▶ **JOB**: Copy every line of text in the records below word for word, in the same order. Leave out the pictures.
::::
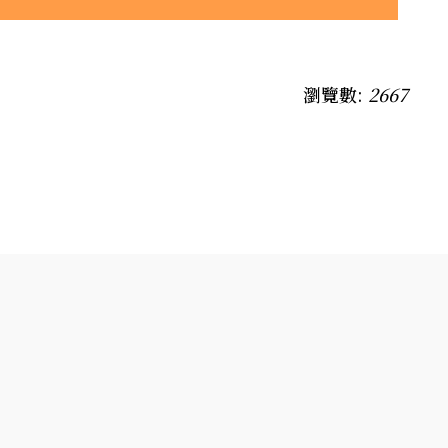
瀏覽數:
2667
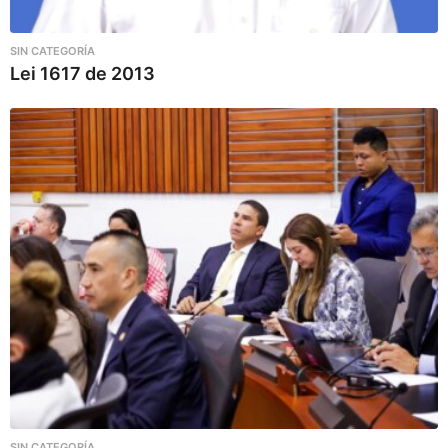
SIN CATEGORÍA
Lei 1617 de 2013
SIN CATEGORÍA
::::
▶ **RESULT FOR THIS TASK**:
瀏覽數:
2667
SIN CATEGORÍA
Lei 1617 de 2013
SIN CATEGORÍA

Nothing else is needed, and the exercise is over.